- [REQUIRED ACTIONS]
[A] Reproduce everything in the passage on land values from "Right now, traffic" down to "towns would flourish.".
[B] Answer these questions using the passage on land values:
(i) What reason does it give for farm land becoming less valuable?
(ii) How long does it say a 20 mile commute takes?
(iii) Which remote coastal areas does it name as places where flying vehicles would probably drive up property values?

In hindsight, Ricardo underestimated the effect of technology. As new techniques and pesticides made agriculture more productive and trade globalized, farming land actually lost value compared to other assets. …
If farm production hadn’t increased so dramatically, Ricardo might have been right. Farm land became less valuable because crop yields grew faster than demand.
For residential real estate to experience the same outcome, housing yield and the total number of housing units available needs to increase faster than job growth. That doesn’t seem very likely in California.
It is possible that Rognlie is repeating Ricardo’s mistake to underestimate the effect technology can have on land prices.Population growth and urbanization have driven up urban and suburban real estate prices, but will that trend necessarily continue?
New construction techniques and the trend to build higher and denser are already lowering housing costs, as is improved transportation. Office workers in Manhattan may have to pay a fortune for scarce apartments on the Upper West Side or Brooklyn today, but what if magnetic trains shorten the commute to the countryside to minutes within decades? As workers can move further and further away from their employment, land in urban centers will lose in value.
Land values are heavily tied to advancements in transportation and telecommunication. Remember when people thought everyone would telecommute and workers could live anywhere?
Right now, traffic congestion causes land values to rise near offices where jobs pay well. When a 20 mile commute takes an hour, the radius of location desirability is reduced, and land values concentrate near employment centers. If traffic were less congested, land values would rise in fringe markets as people move farther from employment centers without enduring longer commute times.
Imagine taking this to its extreme. Imagine a world with the Star Trek transporter that allowed instantaneous travel between any two places on the planet. You could live in your cabin at Lake Arrowhead, step into a transporter, and be at work in a millisecond. This would eliminate proximity and commute time as a criteria for selecting a home. Small towns would flourish.
What impact would flying vehicles have on property values. It wouldn’t be as extreme as a transporter, but it would certainly open up a broader market for commuters because they wouldn’t face bumper to bumper traffic. It would probably drive up property values in remote coastal areas like Mendocino, Cayucos, Big Sur, or Avalon on Catalina island.

- [RAW DATA]
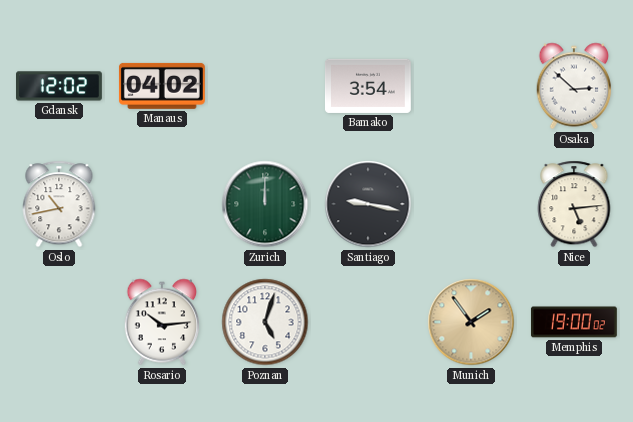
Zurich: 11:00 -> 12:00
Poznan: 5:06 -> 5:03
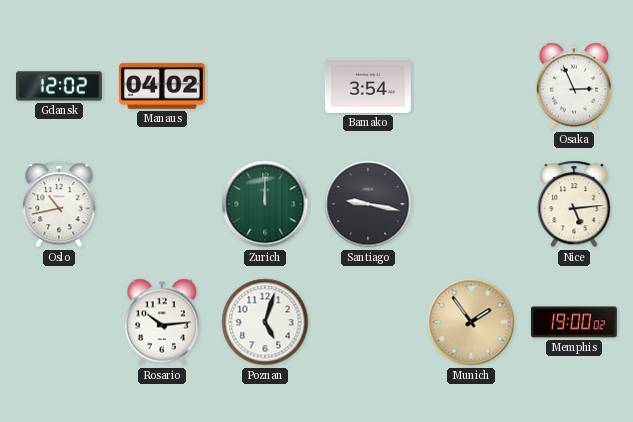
Osaka: 2:52 -> 2:56
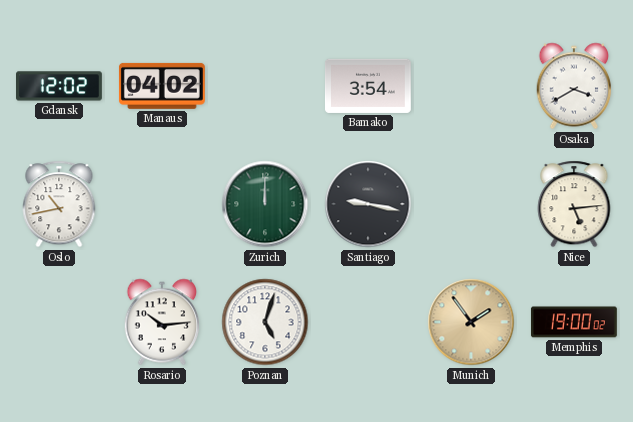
Osaka: 2:56 -> 3:40
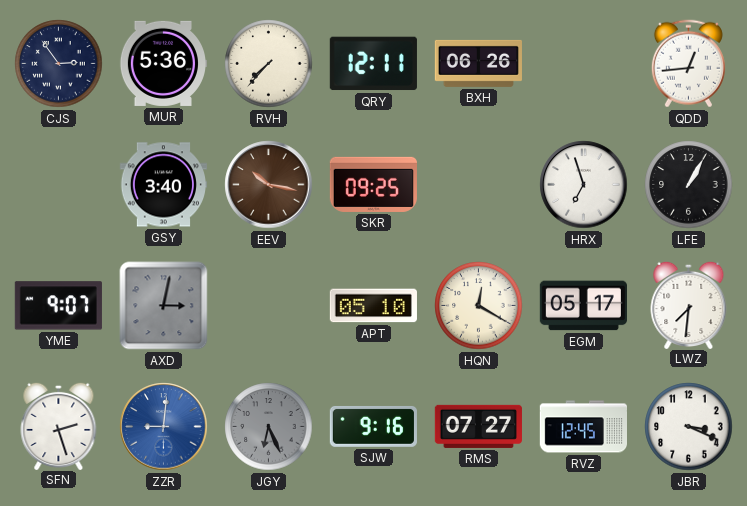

- [RESPONSE LIST]
[A]
Right now, traffic congestion causes land values to rise near offices where jobs pay well. When a 20 mile commute takes an hour, the radius of location desirability is reduced, and land values concentrate near employment centers. If traffic were less congested, land values would rise in fringe markets as people move farther from employment centers without enduring longer commute times.
Imagine taking this to its extreme. Imagine a world with the Star Trek transporter that allowed instantaneous travel between any two places on the planet. You could live in your cabin at Lake Arrowhead, step into a transporter, and be at work in a millisecond. This would eliminate proximity and commute time as a criteria for selecting a home. Small towns would flourish.

[B]
(i) Crop yields grew faster than demand.
(ii) An hour.
(iii) Mendocino, Cayucos, Big Sur, and Avalon on Catalina island.